[AIM] Reproduce the entries from the start through the line containing "scientific name: Cirsium palustre", including that line.

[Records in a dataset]
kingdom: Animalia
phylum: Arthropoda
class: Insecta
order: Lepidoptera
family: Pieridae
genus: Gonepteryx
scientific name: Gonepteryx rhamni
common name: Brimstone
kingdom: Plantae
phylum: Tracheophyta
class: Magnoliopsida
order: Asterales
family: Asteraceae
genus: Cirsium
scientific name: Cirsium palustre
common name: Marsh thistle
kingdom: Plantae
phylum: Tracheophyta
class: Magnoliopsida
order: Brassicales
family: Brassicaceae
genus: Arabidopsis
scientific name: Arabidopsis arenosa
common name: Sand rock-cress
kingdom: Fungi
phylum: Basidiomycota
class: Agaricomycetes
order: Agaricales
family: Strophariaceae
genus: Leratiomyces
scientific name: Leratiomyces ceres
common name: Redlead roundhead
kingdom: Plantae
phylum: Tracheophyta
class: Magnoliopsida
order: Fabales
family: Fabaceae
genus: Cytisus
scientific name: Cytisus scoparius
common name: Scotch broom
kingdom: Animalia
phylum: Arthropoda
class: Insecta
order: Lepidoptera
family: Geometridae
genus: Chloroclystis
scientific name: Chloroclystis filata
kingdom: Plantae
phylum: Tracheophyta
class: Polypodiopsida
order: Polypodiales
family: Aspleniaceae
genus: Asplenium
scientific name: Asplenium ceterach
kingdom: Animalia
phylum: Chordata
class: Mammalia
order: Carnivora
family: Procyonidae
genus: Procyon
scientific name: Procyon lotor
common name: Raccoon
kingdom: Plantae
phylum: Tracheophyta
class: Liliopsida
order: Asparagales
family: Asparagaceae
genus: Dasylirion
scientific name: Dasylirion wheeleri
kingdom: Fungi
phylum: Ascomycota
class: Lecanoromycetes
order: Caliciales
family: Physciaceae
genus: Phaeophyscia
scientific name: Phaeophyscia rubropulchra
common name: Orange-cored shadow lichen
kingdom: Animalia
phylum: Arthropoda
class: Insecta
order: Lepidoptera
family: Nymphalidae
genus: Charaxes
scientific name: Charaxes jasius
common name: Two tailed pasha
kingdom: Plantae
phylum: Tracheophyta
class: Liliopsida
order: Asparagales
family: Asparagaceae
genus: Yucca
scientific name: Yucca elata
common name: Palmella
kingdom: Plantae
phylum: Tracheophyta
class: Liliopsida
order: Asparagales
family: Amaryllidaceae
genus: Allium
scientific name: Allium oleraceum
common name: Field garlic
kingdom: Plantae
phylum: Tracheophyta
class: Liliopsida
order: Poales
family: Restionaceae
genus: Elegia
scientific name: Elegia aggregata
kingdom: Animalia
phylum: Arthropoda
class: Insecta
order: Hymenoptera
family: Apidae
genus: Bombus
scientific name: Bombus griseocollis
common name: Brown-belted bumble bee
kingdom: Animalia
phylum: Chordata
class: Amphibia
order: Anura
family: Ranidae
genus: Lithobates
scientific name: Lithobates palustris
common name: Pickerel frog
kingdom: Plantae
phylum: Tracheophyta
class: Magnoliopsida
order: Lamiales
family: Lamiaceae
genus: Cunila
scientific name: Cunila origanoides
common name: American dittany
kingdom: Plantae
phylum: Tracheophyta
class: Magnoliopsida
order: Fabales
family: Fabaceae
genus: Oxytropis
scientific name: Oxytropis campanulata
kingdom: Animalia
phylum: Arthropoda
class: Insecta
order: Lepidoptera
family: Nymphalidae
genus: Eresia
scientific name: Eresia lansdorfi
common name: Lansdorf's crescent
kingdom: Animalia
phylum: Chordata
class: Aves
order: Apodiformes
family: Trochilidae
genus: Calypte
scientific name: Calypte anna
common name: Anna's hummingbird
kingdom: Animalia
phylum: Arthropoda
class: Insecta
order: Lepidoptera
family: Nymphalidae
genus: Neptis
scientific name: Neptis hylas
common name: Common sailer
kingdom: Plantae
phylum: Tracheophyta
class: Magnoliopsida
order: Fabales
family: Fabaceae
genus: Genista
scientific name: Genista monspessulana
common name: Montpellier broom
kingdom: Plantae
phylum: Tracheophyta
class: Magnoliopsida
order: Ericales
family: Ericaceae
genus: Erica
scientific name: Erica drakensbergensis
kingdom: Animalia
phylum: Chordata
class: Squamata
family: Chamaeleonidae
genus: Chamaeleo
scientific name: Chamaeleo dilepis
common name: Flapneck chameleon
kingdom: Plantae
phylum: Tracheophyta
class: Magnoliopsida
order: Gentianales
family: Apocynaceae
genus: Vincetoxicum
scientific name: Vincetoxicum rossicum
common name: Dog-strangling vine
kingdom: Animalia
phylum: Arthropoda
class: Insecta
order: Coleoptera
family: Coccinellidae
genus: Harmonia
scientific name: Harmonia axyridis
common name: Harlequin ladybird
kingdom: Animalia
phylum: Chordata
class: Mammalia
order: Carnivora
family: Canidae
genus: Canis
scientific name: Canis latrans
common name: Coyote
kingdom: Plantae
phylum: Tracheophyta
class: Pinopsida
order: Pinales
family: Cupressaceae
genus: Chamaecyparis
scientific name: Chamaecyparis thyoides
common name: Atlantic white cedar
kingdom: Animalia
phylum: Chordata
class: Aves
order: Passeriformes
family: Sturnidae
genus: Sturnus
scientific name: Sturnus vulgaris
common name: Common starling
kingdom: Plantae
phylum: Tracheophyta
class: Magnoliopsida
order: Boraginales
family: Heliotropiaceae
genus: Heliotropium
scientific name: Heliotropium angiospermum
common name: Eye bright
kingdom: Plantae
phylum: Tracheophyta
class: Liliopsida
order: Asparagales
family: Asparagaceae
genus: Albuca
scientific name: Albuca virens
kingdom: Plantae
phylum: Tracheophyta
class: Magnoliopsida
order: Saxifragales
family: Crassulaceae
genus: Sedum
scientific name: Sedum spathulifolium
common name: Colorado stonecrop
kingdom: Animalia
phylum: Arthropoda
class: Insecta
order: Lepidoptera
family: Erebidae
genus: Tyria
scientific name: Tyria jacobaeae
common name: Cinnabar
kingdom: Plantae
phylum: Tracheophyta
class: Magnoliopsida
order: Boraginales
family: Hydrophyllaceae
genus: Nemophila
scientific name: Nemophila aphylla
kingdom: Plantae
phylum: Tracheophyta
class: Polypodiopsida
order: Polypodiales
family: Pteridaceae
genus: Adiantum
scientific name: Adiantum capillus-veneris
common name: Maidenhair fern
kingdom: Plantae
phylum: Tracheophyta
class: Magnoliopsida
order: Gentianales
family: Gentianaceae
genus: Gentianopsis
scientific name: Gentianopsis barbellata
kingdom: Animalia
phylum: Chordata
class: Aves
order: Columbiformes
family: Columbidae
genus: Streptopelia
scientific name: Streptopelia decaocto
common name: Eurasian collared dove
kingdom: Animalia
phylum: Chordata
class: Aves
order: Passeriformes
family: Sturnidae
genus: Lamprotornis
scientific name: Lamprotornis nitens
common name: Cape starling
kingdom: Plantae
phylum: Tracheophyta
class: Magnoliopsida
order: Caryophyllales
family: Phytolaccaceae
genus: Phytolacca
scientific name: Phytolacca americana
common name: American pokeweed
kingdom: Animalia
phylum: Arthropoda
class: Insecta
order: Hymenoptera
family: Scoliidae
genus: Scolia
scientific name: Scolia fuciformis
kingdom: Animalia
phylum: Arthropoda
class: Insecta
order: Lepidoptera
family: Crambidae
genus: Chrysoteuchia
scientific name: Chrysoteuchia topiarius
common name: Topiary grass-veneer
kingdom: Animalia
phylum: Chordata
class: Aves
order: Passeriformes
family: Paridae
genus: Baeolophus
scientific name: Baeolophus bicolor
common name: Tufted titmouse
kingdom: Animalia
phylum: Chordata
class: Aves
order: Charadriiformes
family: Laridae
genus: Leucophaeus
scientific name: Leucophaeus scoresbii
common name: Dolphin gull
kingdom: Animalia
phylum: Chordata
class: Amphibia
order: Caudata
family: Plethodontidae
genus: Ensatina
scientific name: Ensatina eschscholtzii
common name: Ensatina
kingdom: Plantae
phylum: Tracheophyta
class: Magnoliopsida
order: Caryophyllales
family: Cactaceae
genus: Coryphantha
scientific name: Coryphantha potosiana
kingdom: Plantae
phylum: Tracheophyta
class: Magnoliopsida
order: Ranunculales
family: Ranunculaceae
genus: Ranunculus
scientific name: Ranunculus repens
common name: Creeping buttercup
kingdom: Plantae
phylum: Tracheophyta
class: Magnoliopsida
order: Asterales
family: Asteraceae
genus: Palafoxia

[TASK SOLUTION]
kingdom: Animalia
phylum: Arthropoda
class: Insecta
order: Lepidoptera
family: Pieridae
genus: Gonepteryx
scientific name: Gonepteryx rhamni
common name: Brimstone
kingdom: Plantae
phylum: Tracheophyta
class: Magnoliopsida
order: Asterales
family: Asteraceae
genus: Cirsium
scientific name: Cirsium palustre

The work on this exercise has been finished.